- What to produce -
According to the text below on the Yardhope Roman camp, which side of the camp has no entrance?
[Document start]
Yardhope Roman camp (Harbottle)
NT 908009. A Roman camp at North Yardhope, Harbottle, discovered in 1974 by G Waters, after noting signs on air photographs (a). It is about 5 acres in area (about 150 by 140 metres) facing east with three entrances (with titula), those on the north and south being slight east of centre; there is no entrance on the west side. It lies between the Roman road (RR 88) on the south and the Longtae Burn on the north. The whole thing is well-preserved, although disfigured by drainage ditches running north-south. (1)
Three sides of the camp are visible on air photographs which pre-date laying of drainage ditches. (2)
Rampart survives as mound about 30-40 cms high. A number of drainage trenches have dissected the camp. In one, traces of paving are visible adjacent to south gate. (3)
North Yardhope Roman camp, surveyed by RCHME. (4)
Scheduled. (5)
RCHME account. (6)
Site visited and found subject to bracken encroachment in 2005-06, as part of field assessments made within the Otterburn ATE. (7)
[Document end]
[Data entries start]
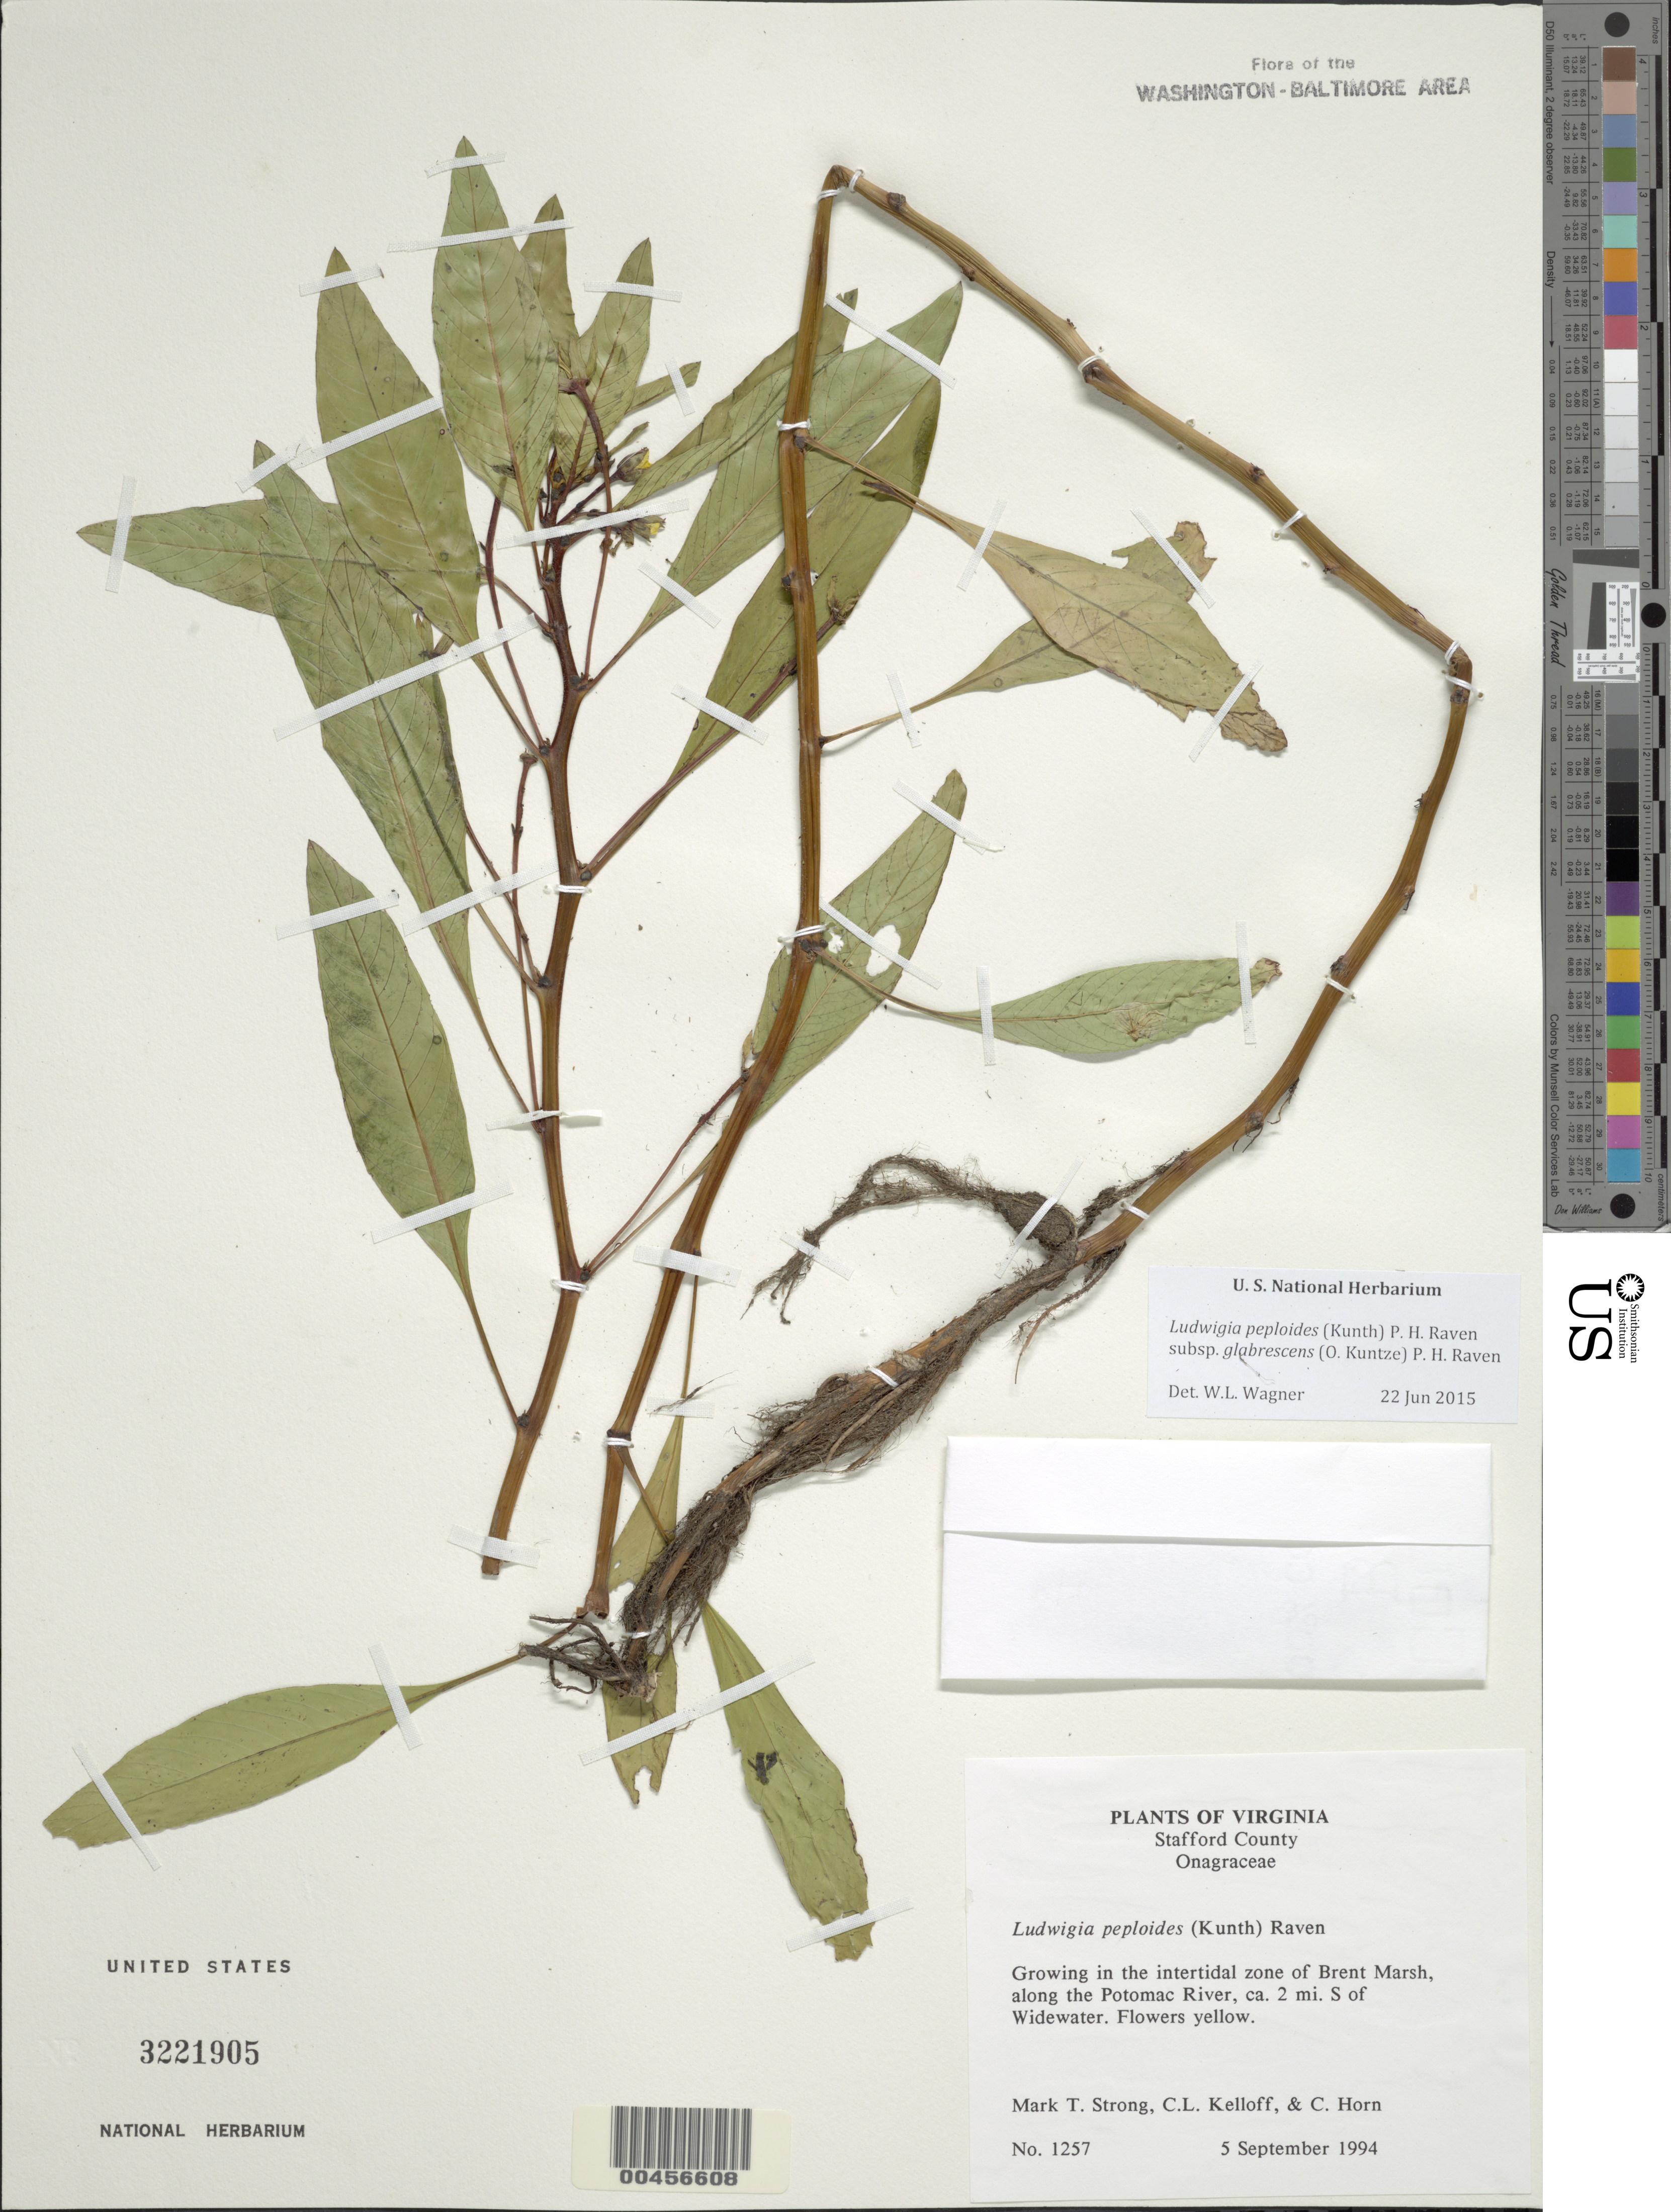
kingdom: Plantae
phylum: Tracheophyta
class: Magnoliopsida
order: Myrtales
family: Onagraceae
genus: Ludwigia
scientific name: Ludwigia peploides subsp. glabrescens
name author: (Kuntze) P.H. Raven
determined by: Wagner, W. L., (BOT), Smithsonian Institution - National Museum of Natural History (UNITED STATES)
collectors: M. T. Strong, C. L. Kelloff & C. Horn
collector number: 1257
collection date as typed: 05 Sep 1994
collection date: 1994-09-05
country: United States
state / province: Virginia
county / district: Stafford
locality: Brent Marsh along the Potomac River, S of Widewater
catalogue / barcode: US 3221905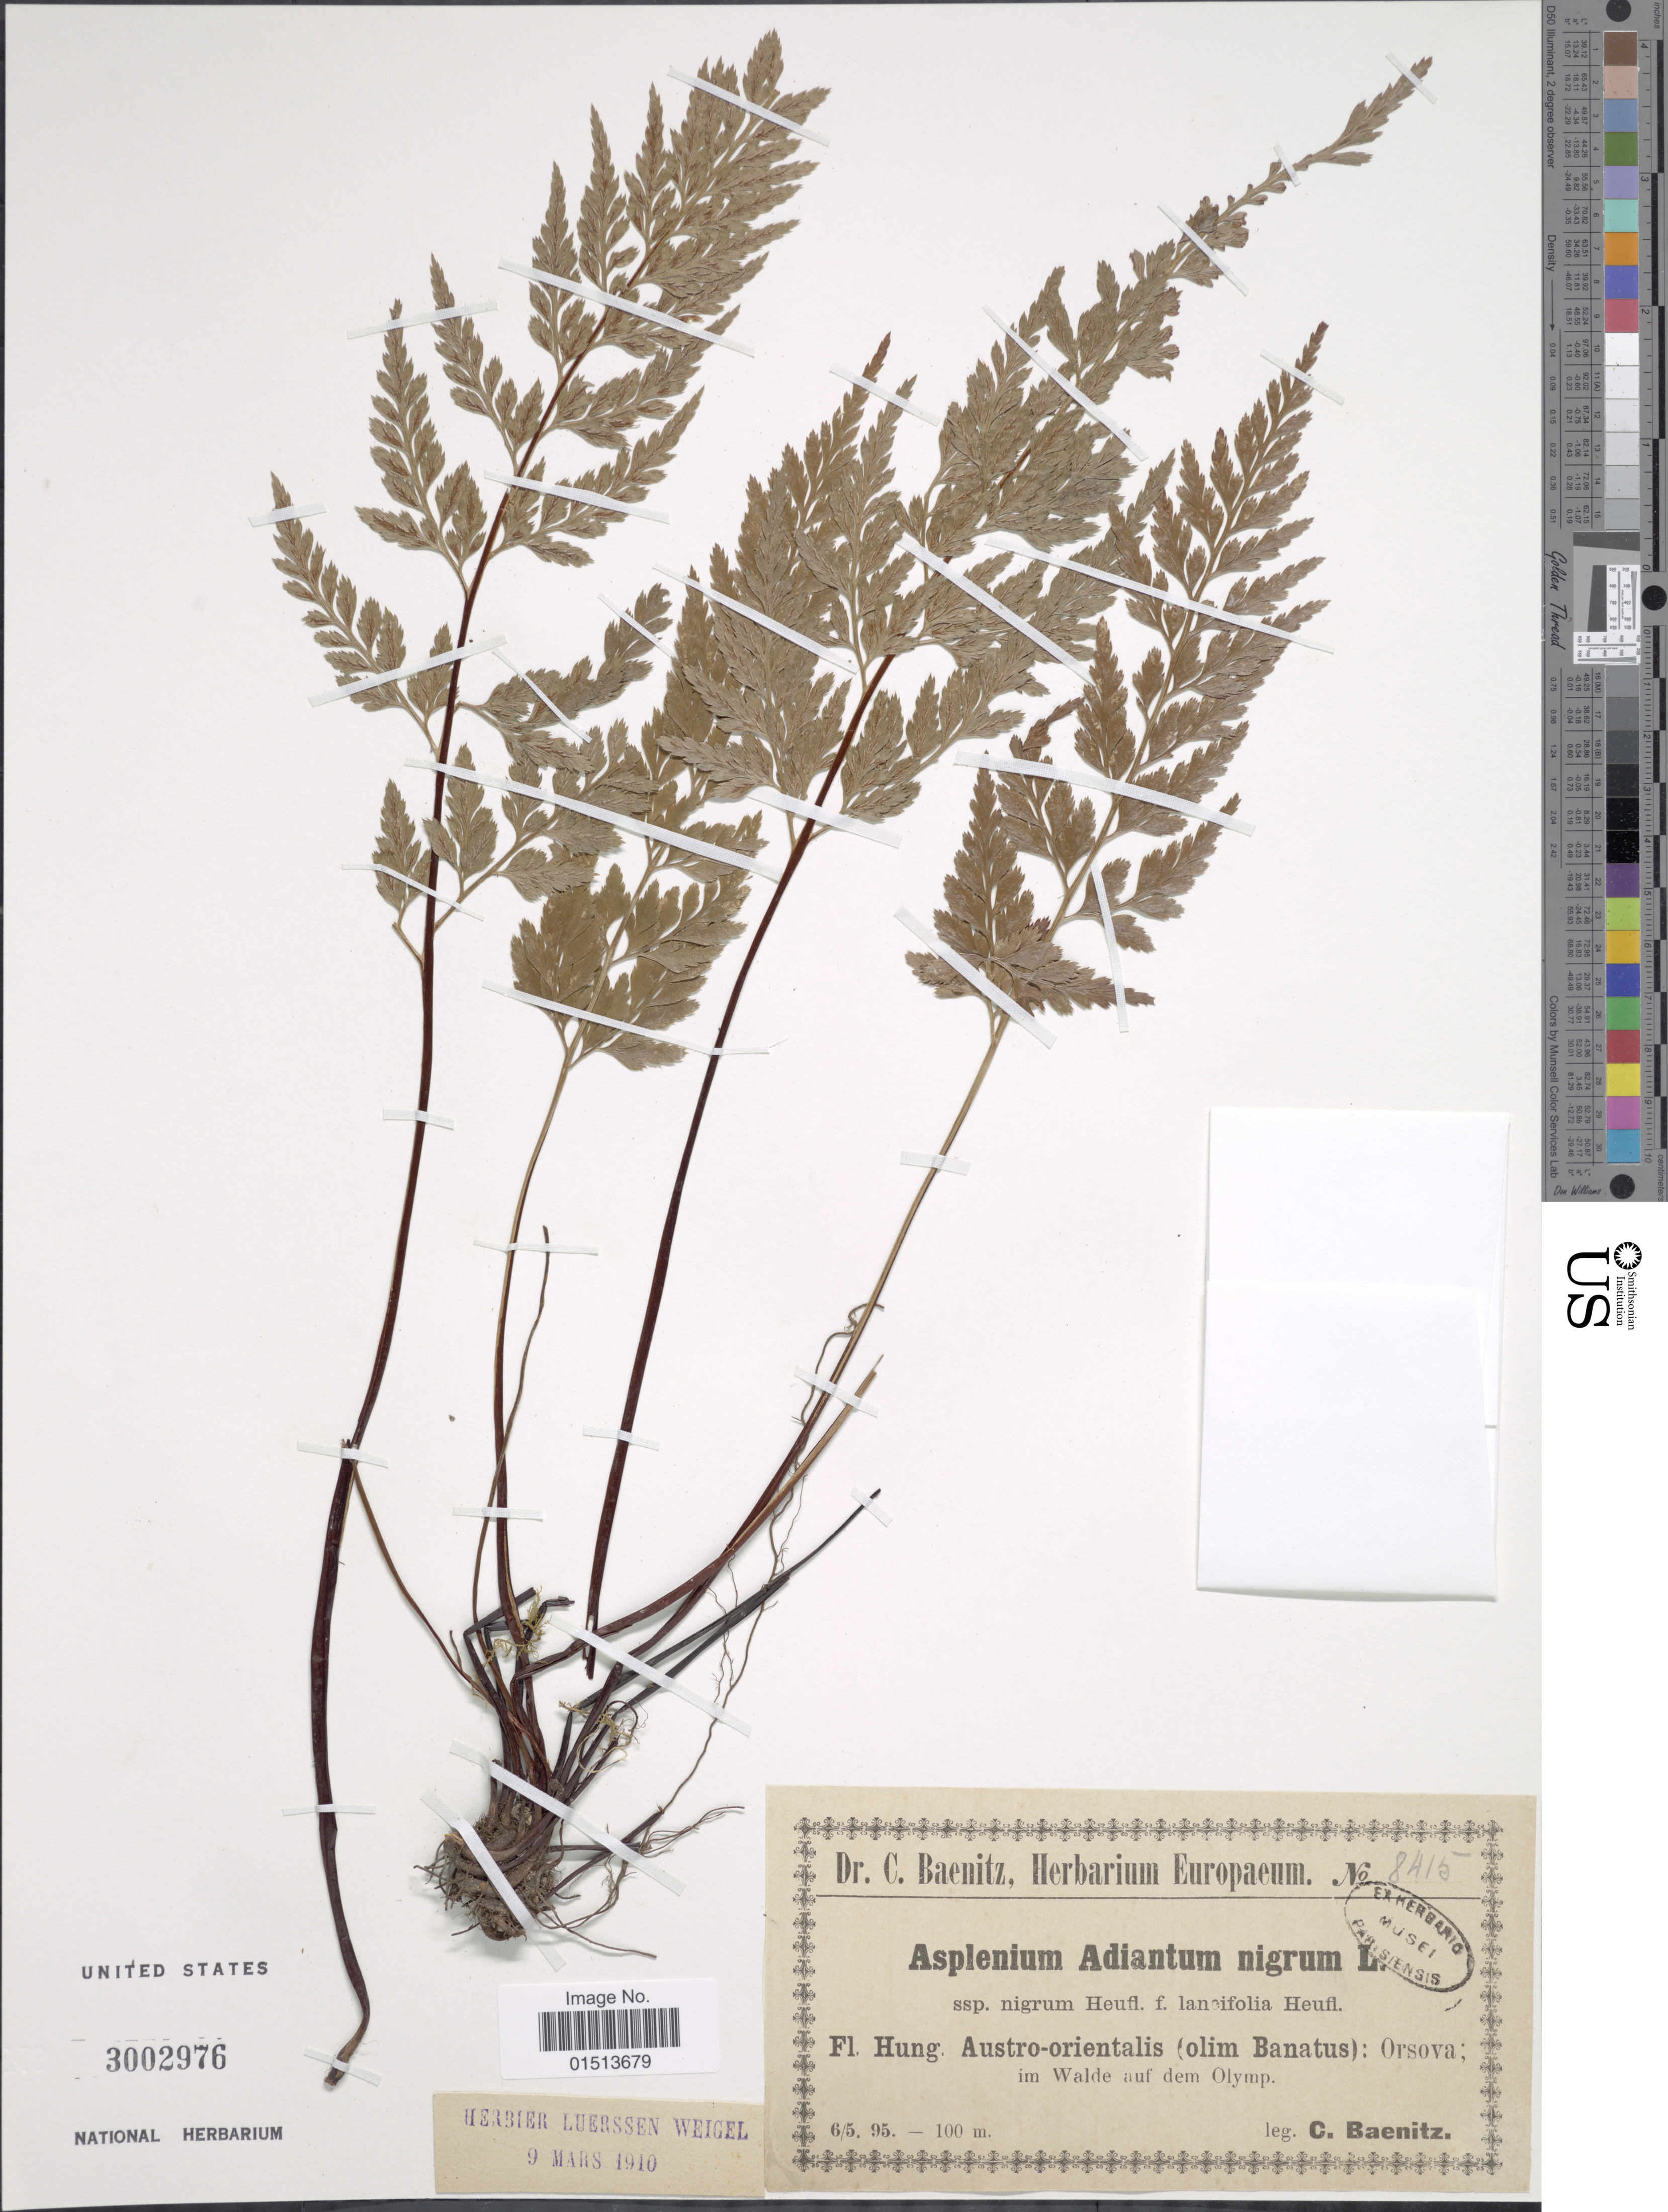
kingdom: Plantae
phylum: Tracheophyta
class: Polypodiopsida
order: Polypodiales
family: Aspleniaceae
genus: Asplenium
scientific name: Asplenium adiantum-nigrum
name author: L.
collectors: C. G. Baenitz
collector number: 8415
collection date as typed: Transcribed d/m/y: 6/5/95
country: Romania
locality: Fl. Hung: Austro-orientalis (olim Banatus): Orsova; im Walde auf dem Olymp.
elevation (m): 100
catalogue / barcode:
[Data entries end]
- Answer to the task -
The west side.